A Rennes aussi – ancienne capitale du Rock français – on sait faire voler les boulons, et le réjouissant premier album, Garage Is Dead, de Clavicule confirme que nous avons en France un autre groupe de choc sur lequel il va falloir compter dans les mois qui viennent !
Garage is Dead est un titre très malin. Parce que tous les chroniqueurs vont forcément rétorquer : « No, Garage is not Dead ! », ou bien « Vive le Garage ! », ou encore « Vive Clavicule ! ». Et puis parce que ça permet de nourrir les discussions quant à savoir si la musique de Clavicule, c’est du « garage rock », ou bien autre chose. Donc ça occupe. Dommage que ça détourne un peu l’attention de la musique de ce groupe de Rennais dont on parle beaucoup en ce moment, et qui mérite d’être écouté pour ce qu’il fait, et surtout pour l’énergie qu’il dégage.

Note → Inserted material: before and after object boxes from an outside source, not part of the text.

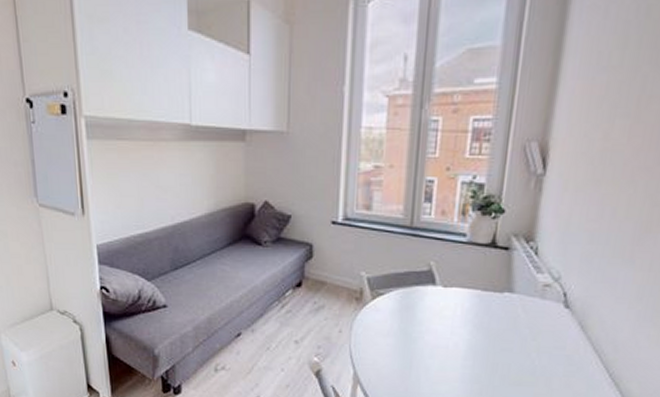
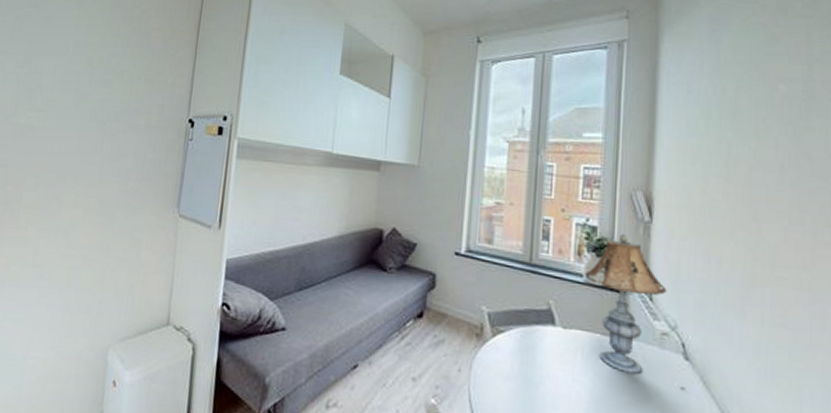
table lamp: none [468,188,564,335] -> present [584,233,687,391]

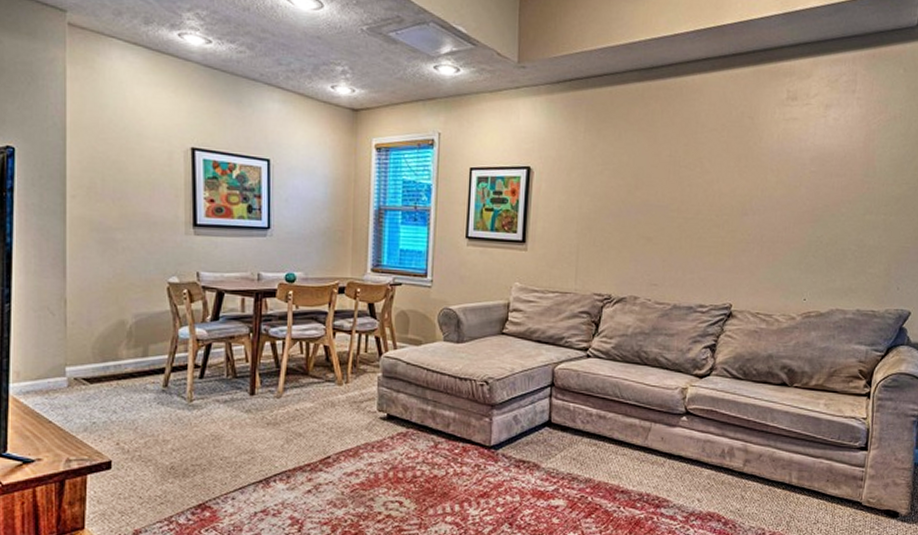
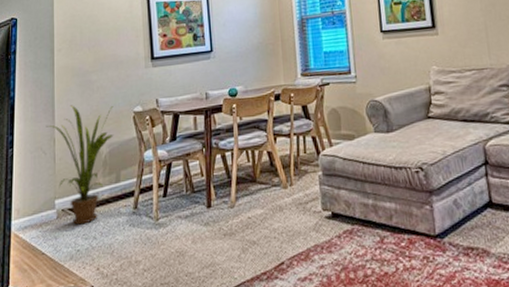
house plant: none [54,264,143,397] -> present [45,105,114,225]

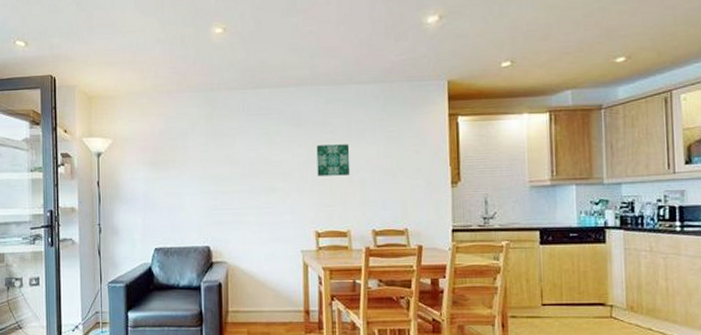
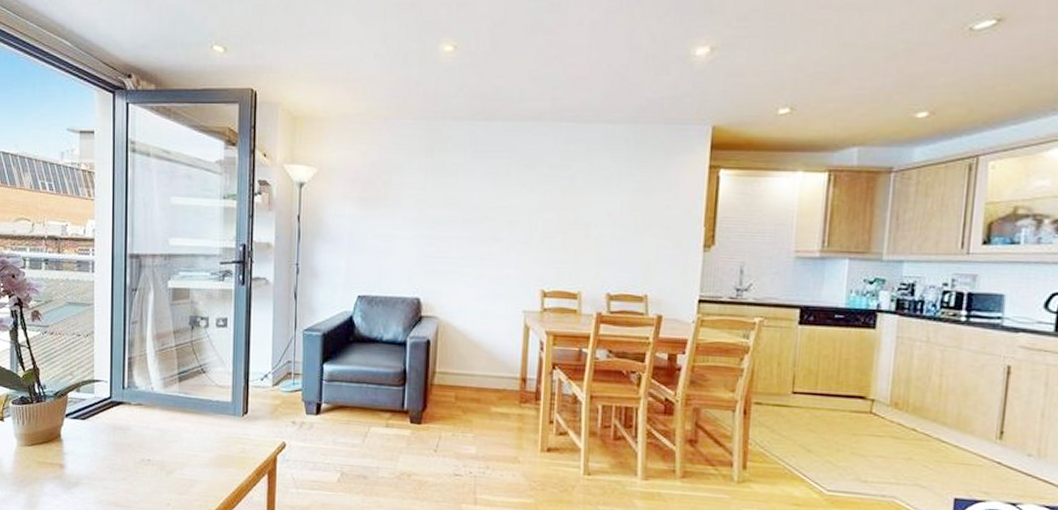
wall art: present [316,144,351,176] -> none [549,192,590,229]

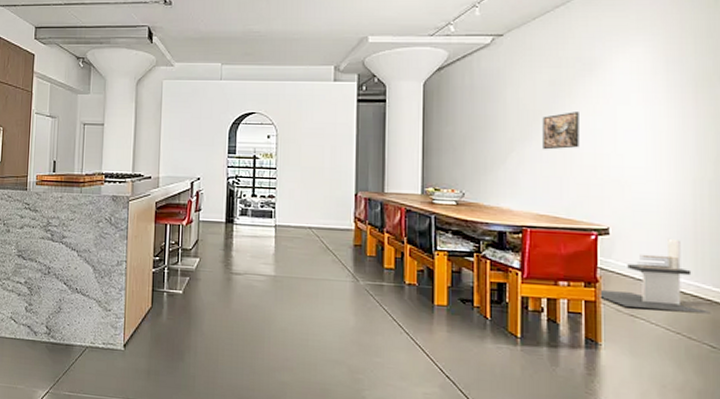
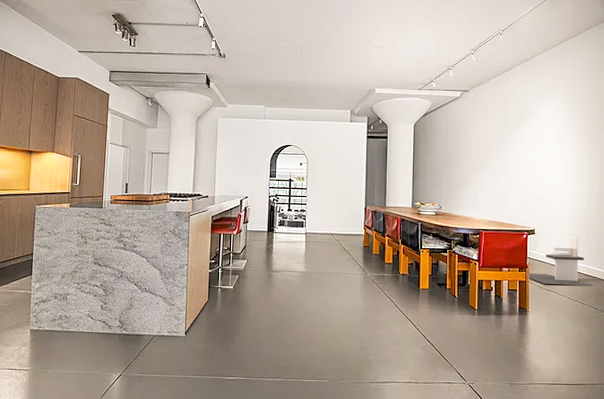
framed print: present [542,112,579,150] -> none [493,147,517,175]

Puisqu’il est néanmoins impossible depuis au moins vingt ans de parler d’une musique sans citer ses références, disons qu’il est relativement aisé d’identifier ici des traces d’un heavy rock californien à la Ty Segall (soit quand même, un gros compliment de notre part !) : on y trouve en effet ce même mélange revigorant de positivisme joyeux, de mélodies pop et de guitares lourdes et tranchantes… avec peut-être, si on chipote, un peu moins de psychédélisme. Mais quand Clavicule s’énerve (comme sur l’irrésistible Today), on reconnaît avec une immense joie une similitude avec nos très, très chers Suédois bondissants de The Hives, ce qui pourrait bien être la meilleure nouvelle musicale du mois. Donc, pour revenir à ce que nous disions plus haut, on est plus dans le punk rock mâtiné çà et là de hard, que dans quoi que ce soit d’une tradition garage psyché entretenue vaillamment depuis les années 60… D’ailleurs, commencer leur premier album par un titre intitulé Asshole, c’est quoi, à part de la bonne vieille punk attitude ? En tous cas, ça vous pose un groupe, ça force le respect…
Mais ce qui est important ici, c’est surtout la qualité des chansons, mais aussi ce que Clavicule arrive à faire sans sortir le moins du monde des bonnes vieilles recettes du rock’n’roll dans ses déclinaisons les plus furieuses. L’accélération sonique de My Time est littéralement emballante, et Wake Up montre sans ambiguïté de quel bois on se chauffe en Bretagne, sans aucun complexe vis-à-vis des US. Quant à Vertigo, ce sera peut-être sur le long-terme le sommet de cet album, avec sa rythmique martiale et impérieuse… … même si le superbe final orientalisant de Jericho laisse lui aussi entendre que le potentiel de Clavicule dépasse le simple défoulement punk !
S’il y a un seul petit bémol à notre admiration pour cet album parfaitement troussé, et bien roboratif, ce serait les vocaux, qui sont quand même irréguliers : un titre aussi ambitieux que CAB aurait mérité un meilleur chant, et les petits « ouaah !!! » et « wooh !!! » occasionnels qui parsèment le disque font un peu sortir de l’ambiance. Mais ce n’est, après tout, pas très grave, car, sans les avoir vu encore sur scène, on est persuadés que ces diables de Clavicule vont nous exploser la tête lorsqu’ils auront à nouveau le droit de jouer sur scène devant un public qui n’en a rien à secouer des règles de distanciation sociale !
Ah, et au fait, pour leur second album, on se permet de leur suggérer comme titre « Prog Rock is still alive ! ».